Las palabras “democracia” y “derechos humanos” no aparecen en la actual constitución, salvo para afirmar que Chile es una “República democrática” y que “el terrorismo es por esencia contrario a los derechos humanos”. Así, la constitución refleja en sus artículos una contradicción: si la vida democrática implica por esencia la división y el conflicto permanente entre partes del pueblo que a pesar de sus distintos deseos deben acordar reglas comunes, con la Constitución de 1980 se buscó “dar forma a una nueva democracia que sea autoritaria, protegida”, según la fórmula propuesta por Pinochet en su discurso del Cerro Chacarillas en 1977. A partir de este caso, en su libro La Junta Militar, Pinochet y la Constitución de 1980, Robert Barros explicaba que las constituciones y los límites al poder político no sólo son una condición para las democracias.

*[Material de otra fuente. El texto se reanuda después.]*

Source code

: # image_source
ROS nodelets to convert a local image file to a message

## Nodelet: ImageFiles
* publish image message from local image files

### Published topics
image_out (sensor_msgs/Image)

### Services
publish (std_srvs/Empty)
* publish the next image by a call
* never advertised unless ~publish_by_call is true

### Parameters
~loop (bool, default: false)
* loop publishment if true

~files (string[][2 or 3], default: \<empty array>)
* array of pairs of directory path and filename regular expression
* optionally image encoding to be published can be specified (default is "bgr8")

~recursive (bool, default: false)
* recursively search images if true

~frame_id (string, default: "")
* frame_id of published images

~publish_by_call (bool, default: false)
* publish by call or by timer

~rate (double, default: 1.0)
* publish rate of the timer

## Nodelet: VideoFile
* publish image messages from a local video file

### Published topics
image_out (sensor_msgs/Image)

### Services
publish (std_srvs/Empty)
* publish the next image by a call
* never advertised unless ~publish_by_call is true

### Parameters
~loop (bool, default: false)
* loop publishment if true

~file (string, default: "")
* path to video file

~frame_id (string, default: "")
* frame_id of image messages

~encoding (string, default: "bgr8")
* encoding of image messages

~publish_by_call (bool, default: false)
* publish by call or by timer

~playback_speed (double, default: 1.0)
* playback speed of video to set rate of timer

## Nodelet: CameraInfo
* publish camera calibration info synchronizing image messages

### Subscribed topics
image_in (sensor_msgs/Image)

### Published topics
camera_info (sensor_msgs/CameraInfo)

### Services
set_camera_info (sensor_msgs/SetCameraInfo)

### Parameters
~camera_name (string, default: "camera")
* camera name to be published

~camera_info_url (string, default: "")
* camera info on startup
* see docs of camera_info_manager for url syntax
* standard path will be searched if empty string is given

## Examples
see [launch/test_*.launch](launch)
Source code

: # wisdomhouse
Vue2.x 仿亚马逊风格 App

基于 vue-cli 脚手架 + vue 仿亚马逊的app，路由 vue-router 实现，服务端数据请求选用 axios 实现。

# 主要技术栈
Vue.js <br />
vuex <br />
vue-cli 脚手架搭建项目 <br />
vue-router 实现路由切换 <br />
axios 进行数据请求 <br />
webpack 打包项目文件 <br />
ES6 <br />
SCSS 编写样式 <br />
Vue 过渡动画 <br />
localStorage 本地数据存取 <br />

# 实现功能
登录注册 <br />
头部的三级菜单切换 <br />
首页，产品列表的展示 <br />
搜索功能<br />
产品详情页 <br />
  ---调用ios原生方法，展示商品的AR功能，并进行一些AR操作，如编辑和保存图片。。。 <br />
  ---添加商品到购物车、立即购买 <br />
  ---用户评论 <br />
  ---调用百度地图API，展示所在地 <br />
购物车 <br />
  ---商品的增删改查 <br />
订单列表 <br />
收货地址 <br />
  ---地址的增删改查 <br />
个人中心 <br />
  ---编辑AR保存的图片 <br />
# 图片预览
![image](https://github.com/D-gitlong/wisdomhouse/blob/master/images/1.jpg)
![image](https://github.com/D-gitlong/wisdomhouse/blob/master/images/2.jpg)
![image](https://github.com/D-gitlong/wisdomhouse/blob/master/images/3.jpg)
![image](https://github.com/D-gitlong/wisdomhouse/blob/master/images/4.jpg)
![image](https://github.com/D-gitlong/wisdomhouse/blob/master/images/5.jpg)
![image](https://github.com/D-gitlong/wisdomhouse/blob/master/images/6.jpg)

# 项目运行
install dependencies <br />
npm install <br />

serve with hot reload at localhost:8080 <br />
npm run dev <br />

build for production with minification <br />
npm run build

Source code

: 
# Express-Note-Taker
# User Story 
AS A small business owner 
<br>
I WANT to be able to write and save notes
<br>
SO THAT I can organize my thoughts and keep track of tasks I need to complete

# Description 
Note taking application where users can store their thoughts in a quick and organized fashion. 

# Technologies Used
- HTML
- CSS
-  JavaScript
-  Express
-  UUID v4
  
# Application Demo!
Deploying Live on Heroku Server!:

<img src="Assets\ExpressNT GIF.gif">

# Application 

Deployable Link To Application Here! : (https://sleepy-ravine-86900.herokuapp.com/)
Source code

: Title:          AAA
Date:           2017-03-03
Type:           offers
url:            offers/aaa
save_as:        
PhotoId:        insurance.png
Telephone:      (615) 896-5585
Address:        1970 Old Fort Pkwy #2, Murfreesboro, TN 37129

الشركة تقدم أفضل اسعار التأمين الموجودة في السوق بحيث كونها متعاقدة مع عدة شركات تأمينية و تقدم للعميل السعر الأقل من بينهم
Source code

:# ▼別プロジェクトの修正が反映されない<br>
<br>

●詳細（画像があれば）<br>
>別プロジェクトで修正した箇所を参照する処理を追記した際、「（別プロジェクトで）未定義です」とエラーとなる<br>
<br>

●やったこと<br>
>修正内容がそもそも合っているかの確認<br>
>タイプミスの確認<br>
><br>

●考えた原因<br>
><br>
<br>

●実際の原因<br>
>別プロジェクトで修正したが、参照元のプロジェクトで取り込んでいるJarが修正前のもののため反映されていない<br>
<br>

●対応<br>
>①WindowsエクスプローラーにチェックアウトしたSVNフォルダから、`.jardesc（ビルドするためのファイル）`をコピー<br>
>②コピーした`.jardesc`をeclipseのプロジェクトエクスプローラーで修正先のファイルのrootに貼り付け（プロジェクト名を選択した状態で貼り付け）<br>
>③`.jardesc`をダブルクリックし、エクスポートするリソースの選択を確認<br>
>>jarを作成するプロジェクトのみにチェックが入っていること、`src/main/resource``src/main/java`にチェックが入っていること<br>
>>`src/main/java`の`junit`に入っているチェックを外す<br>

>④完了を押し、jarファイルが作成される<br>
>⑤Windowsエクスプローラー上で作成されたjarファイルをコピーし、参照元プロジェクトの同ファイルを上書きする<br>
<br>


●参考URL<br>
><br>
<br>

También pueden ser compatibles con regímenes autoritarios.

El último informe de la Comisión Interamericana de Derechos Humanos, de enero pasado, indica que, tras la transición a la democracia, Chile cuenta con un “sistema democrático y un sólido Estado de Derecho” pero que “dentro del ordenamiento jurídico” persiste un  “contexto de vulneración de derechos humanos”, como se observó durante el estallido social entre octubre de 2019 y enero de 2020 cuando hubo 31 muertos y 3800 heridos relacionados con la represión de las fuerzas del orden. La Nueva Constitución fue la respuesta política a aquél contexto, y al referéndum de octubre de 2020 en que el 78% de los votantes aprobó cambiar la Constitución. 

La dicotomía apruebo/rechazo simplifica un proyecto constitucional de 388 artículos y 57 disposiciones transitorias para su implementación. Como en toda constitución, la coherencia y solidez jurídica convive con debilidades teóricas, contradicciones e incertidumbres. Pero el plebiscito no sólo se refiere a la Nueva Constitución chilena (y a la vigencia o no de la actual), sino también a formas diversas de concebir la democracia, los derechos, las libertades, en fin, los principios cambiantes que desde las revoluciones de principios del siglo XIX organizan la vida común independiente en Chile y en América Latina. Y que continuarán debatiéndose tras el resultado de la elección.